**Exercise brief**
Change every "common name" in the listing below to "vernacular name", keeping everything else the same.

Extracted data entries
-.-.-
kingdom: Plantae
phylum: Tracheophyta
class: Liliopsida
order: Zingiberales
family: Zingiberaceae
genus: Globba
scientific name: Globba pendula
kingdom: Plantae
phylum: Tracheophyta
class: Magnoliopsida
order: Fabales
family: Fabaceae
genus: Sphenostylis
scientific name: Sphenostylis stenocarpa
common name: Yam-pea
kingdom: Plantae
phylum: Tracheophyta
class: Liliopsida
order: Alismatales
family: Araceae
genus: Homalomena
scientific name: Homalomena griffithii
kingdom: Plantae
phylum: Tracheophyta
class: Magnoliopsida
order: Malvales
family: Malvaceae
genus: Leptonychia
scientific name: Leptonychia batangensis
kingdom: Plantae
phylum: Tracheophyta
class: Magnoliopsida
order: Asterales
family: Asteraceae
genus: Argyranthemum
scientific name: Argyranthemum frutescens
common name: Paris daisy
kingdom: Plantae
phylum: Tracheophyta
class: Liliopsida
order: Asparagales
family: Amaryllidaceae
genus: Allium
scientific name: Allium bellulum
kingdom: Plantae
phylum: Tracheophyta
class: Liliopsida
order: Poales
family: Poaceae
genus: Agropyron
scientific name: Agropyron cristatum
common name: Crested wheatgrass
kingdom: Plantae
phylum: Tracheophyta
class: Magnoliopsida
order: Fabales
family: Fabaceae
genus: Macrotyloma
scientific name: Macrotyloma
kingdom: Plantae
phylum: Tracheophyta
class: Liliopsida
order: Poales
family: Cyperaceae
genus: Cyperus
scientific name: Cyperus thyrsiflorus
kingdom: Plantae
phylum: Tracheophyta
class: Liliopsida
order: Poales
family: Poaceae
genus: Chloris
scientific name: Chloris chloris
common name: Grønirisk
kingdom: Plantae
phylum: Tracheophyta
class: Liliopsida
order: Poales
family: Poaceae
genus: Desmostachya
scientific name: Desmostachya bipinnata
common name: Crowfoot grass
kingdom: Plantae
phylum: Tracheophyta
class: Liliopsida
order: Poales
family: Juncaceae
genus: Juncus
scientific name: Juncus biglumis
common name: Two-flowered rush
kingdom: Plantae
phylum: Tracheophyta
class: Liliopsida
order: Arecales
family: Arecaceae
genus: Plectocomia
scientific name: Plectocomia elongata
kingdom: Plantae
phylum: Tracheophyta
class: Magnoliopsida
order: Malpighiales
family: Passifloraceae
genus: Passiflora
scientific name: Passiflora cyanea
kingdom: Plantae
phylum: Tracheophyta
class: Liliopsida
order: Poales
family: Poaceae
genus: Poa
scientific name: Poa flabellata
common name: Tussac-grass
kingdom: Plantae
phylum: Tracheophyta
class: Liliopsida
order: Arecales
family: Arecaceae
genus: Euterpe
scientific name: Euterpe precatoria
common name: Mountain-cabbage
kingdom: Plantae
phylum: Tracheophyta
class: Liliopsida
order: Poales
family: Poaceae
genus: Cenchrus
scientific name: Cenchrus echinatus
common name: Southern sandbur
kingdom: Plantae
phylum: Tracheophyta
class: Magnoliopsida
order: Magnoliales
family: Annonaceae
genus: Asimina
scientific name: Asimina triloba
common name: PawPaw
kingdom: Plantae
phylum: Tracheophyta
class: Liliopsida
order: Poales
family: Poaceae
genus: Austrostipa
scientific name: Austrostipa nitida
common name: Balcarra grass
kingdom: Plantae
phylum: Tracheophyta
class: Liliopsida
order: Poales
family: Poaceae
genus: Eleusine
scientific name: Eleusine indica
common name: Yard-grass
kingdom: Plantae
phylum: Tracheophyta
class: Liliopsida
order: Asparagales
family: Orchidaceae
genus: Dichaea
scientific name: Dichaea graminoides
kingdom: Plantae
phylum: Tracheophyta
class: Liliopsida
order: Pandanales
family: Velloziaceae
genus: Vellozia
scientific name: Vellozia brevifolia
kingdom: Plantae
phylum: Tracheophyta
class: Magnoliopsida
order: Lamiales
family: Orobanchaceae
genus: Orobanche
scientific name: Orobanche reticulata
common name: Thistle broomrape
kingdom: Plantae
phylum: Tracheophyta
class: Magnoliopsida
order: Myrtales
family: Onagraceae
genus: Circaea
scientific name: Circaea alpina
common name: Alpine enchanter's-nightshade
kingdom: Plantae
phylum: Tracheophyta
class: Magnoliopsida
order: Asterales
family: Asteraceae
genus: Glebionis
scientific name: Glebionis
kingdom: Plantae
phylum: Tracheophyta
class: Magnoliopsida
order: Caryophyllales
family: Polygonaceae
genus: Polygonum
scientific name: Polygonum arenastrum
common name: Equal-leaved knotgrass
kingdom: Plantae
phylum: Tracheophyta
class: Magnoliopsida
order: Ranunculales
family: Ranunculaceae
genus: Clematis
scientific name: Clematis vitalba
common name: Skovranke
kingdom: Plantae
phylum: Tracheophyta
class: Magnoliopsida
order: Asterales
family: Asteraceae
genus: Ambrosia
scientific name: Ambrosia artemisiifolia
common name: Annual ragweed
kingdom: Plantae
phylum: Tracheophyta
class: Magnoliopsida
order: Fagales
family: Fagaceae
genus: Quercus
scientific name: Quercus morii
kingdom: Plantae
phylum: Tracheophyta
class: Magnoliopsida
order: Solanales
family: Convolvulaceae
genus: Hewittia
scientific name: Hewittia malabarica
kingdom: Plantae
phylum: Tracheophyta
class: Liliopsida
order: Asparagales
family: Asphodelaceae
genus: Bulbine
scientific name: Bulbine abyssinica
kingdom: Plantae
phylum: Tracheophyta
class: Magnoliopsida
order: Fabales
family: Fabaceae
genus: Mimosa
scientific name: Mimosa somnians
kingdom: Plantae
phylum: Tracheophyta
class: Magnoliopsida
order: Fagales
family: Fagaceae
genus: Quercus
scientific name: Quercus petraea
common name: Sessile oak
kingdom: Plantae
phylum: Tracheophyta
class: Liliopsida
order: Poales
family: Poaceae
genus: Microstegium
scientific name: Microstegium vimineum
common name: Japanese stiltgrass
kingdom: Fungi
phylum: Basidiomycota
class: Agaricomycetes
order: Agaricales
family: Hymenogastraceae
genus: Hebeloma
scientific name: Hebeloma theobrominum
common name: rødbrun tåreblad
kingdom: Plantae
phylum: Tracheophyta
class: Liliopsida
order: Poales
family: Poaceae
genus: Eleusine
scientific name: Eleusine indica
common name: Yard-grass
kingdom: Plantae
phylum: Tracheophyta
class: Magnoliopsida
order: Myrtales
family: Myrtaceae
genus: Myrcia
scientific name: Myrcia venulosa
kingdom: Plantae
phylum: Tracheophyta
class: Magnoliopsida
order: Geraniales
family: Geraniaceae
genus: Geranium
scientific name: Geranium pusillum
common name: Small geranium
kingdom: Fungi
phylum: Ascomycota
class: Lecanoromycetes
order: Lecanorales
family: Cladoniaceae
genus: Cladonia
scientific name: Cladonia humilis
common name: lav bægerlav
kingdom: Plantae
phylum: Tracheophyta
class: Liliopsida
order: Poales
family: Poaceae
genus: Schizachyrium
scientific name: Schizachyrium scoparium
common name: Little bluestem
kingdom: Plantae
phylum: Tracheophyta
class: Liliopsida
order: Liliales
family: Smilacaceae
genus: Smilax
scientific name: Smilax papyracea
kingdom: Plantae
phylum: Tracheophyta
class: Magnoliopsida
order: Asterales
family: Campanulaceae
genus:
-.-.-
**Solution to this problem**
kingdom: Plantae
phylum: Tracheophyta
class: Liliopsida
order: Zingiberales
family: Zingiberaceae
genus: Globba
scientific name: Globba pendula
kingdom: Plantae
phylum: Tracheophyta
class: Magnoliopsida
order: Fabales
family: Fabaceae
genus: Sphenostylis
scientific name: Sphenostylis stenocarpa
vernacular name: Yam-pea
kingdom: Plantae
phylum: Tracheophyta
class: Liliopsida
order: Alismatales
family: Araceae
genus: Homalomena
scientific name: Homalomena griffithii
kingdom: Plantae
phylum: Tracheophyta
class: Magnoliopsida
order: Malvales
family: Malvaceae
genus: Leptonychia
scientific name: Leptonychia batangensis
kingdom: Plantae
phylum: Tracheophyta
class: Magnoliopsida
order: Asterales
family: Asteraceae
genus: Argyranthemum
scientific name: Argyranthemum frutescens
vernacular name: Paris daisy
kingdom: Plantae
phylum: Tracheophyta
class: Liliopsida
order: Asparagales
family: Amaryllidaceae
genus: Allium
scientific name: Allium bellulum
kingdom: Plantae
phylum: Tracheophyta
class: Liliopsida
order: Poales
family: Poaceae
genus: Agropyron
scientific name: Agropyron cristatum
vernacular name: Crested wheatgrass
kingdom: Plantae
phylum: Tracheophyta
class: Magnoliopsida
order: Fabales
family: Fabaceae
genus: Macrotyloma
scientific name: Macrotyloma
kingdom: Plantae
phylum: Tracheophyta
class: Liliopsida
order: Poales
family: Cyperaceae
genus: Cyperus
scientific name: Cyperus thyrsiflorus
kingdom: Plantae
phylum: Tracheophyta
class: Liliopsida
order: Poales
family: Poaceae
genus: Chloris
scientific name: Chloris chloris
vernacular name: Grønirisk
kingdom: Plantae
phylum: Tracheophyta
class: Liliopsida
order: Poales
family: Poaceae
genus: Desmostachya
scientific name: Desmostachya bipinnata
vernacular name: Crowfoot grass
kingdom: Plantae
phylum: Tracheophyta
class: Liliopsida
order: Poales
family: Juncaceae
genus: Juncus
scientific name: Juncus biglumis
vernacular name: Two-flowered rush
kingdom: Plantae
phylum: Tracheophyta
class: Liliopsida
order: Arecales
family: Arecaceae
genus: Plectocomia
scientific name: Plectocomia elongata
kingdom: Plantae
phylum: Tracheophyta
class: Magnoliopsida
order: Malpighiales
family: Passifloraceae
genus: Passiflora
scientific name: Passiflora cyanea
kingdom: Plantae
phylum: Tracheophyta
class: Liliopsida
order: Poales
family: Poaceae
genus: Poa
scientific name: Poa flabellata
vernacular name: Tussac-grass
kingdom: Plantae
phylum: Tracheophyta
class: Liliopsida
order: Arecales
family: Arecaceae
genus: Euterpe
scientific name: Euterpe precatoria
vernacular name: Mountain-cabbage
kingdom: Plantae
phylum: Tracheophyta
class: Liliopsida
order: Poales
family: Poaceae
genus: Cenchrus
scientific name: Cenchrus echinatus
vernacular name: Southern sandbur
kingdom: Plantae
phylum: Tracheophyta
class: Magnoliopsida
order: Magnoliales
family: Annonaceae
genus: Asimina
scientific name: Asimina triloba
vernacular name: PawPaw
kingdom: Plantae
phylum: Tracheophyta
class: Liliopsida
order: Poales
family: Poaceae
genus: Austrostipa
scientific name: Austrostipa nitida
vernacular name: Balcarra grass
kingdom: Plantae
phylum: Tracheophyta
class: Liliopsida
order: Poales
family: Poaceae
genus: Eleusine
scientific name: Eleusine indica
vernacular name: Yard-grass
kingdom: Plantae
phylum: Tracheophyta
class: Liliopsida
order: Asparagales
family: Orchidaceae
genus: Dichaea
scientific name: Dichaea graminoides
kingdom: Plantae
phylum: Tracheophyta
class: Liliopsida
order: Pandanales
family: Velloziaceae
genus: Vellozia
scientific name: Vellozia brevifolia
kingdom: Plantae
phylum: Tracheophyta
class: Magnoliopsida
order: Lamiales
family: Orobanchaceae
genus: Orobanche
scientific name: Orobanche reticulata
vernacular name: Thistle broomrape
kingdom: Plantae
phylum: Tracheophyta
class: Magnoliopsida
order: Myrtales
family: Onagraceae
genus: Circaea
scientific name: Circaea alpina
vernacular name: Alpine enchanter's-nightshade
kingdom: Plantae
phylum: Tracheophyta
class: Magnoliopsida
order: Asterales
family: Asteraceae
genus: Glebionis
scientific name: Glebionis
kingdom: Plantae
phylum: Tracheophyta
class: Magnoliopsida
order: Caryophyllales
family: Polygonaceae
genus: Polygonum
scientific name: Polygonum arenastrum
vernacular name: Equal-leaved knotgrass
kingdom: Plantae
phylum: Tracheophyta
class: Magnoliopsida
order: Ranunculales
family: Ranunculaceae
genus: Clematis
scientific name: Clematis vitalba
vernacular name: Skovranke
kingdom: Plantae
phylum: Tracheophyta
class: Magnoliopsida
order: Asterales
family: Asteraceae
genus: Ambrosia
scientific name: Ambrosia artemisiifolia
vernacular name: Annual ragweed
kingdom: Plantae
phylum: Tracheophyta
class: Magnoliopsida
order: Fagales
family: Fagaceae
genus: Quercus
scientific name: Quercus morii
kingdom: Plantae
phylum: Tracheophyta
class: Magnoliopsida
order: Solanales
family: Convolvulaceae
genus: Hewittia
scientific name: Hewittia malabarica
kingdom: Plantae
phylum: Tracheophyta
class: Liliopsida
order: Asparagales
family: Asphodelaceae
genus: Bulbine
scientific name: Bulbine abyssinica
kingdom: Plantae
phylum: Tracheophyta
class: Magnoliopsida
order: Fabales
family: Fabaceae
genus: Mimosa
scientific name: Mimosa somnians
kingdom: Plantae
phylum: Tracheophyta
class: Magnoliopsida
order: Fagales
family: Fagaceae
genus: Quercus
scientific name: Quercus petraea
vernacular name: Sessile oak
kingdom: Plantae
phylum: Tracheophyta
class: Liliopsida
order: Poales
family: Poaceae
genus: Microstegium
scientific name: Microstegium vimineum
vernacular name: Japanese stiltgrass
kingdom: Fungi
phylum: Basidiomycota
class: Agaricomycetes
order: Agaricales
family: Hymenogastraceae
genus: Hebeloma
scientific name: Hebeloma theobrominum
vernacular name: rødbrun tåreblad
kingdom: Plantae
phylum: Tracheophyta
class: Liliopsida
order: Poales
family: Poaceae
genus: Eleusine
scientific name: Eleusine indica
vernacular name: Yard-grass
kingdom: Plantae
phylum: Tracheophyta
class: Magnoliopsida
order: Myrtales
family: Myrtaceae
genus: Myrcia
scientific name: Myrcia venulosa
kingdom: Plantae
phylum: Tracheophyta
class: Magnoliopsida
order: Geraniales
family: Geraniaceae
genus: Geranium
scientific name: Geranium pusillum
vernacular name: Small geranium
kingdom: Fungi
phylum: Ascomycota
class: Lecanoromycetes
order: Lecanorales
family: Cladoniaceae
genus: Cladonia
scientific name: Cladonia humilis
vernacular name: lav bægerlav
kingdom: Plantae
phylum: Tracheophyta
class: Liliopsida
order: Poales
family: Poaceae
genus: Schizachyrium
scientific name: Schizachyrium scoparium
vernacular name: Little bluestem
kingdom: Plantae
phylum: Tracheophyta
class: Liliopsida
order: Liliales
family: Smilacaceae
genus: Smilax
scientific name: Smilax papyracea
kingdom: Plantae
phylum: Tracheophyta
class: Magnoliopsida
order: Asterales
family: Campanulaceae
genus:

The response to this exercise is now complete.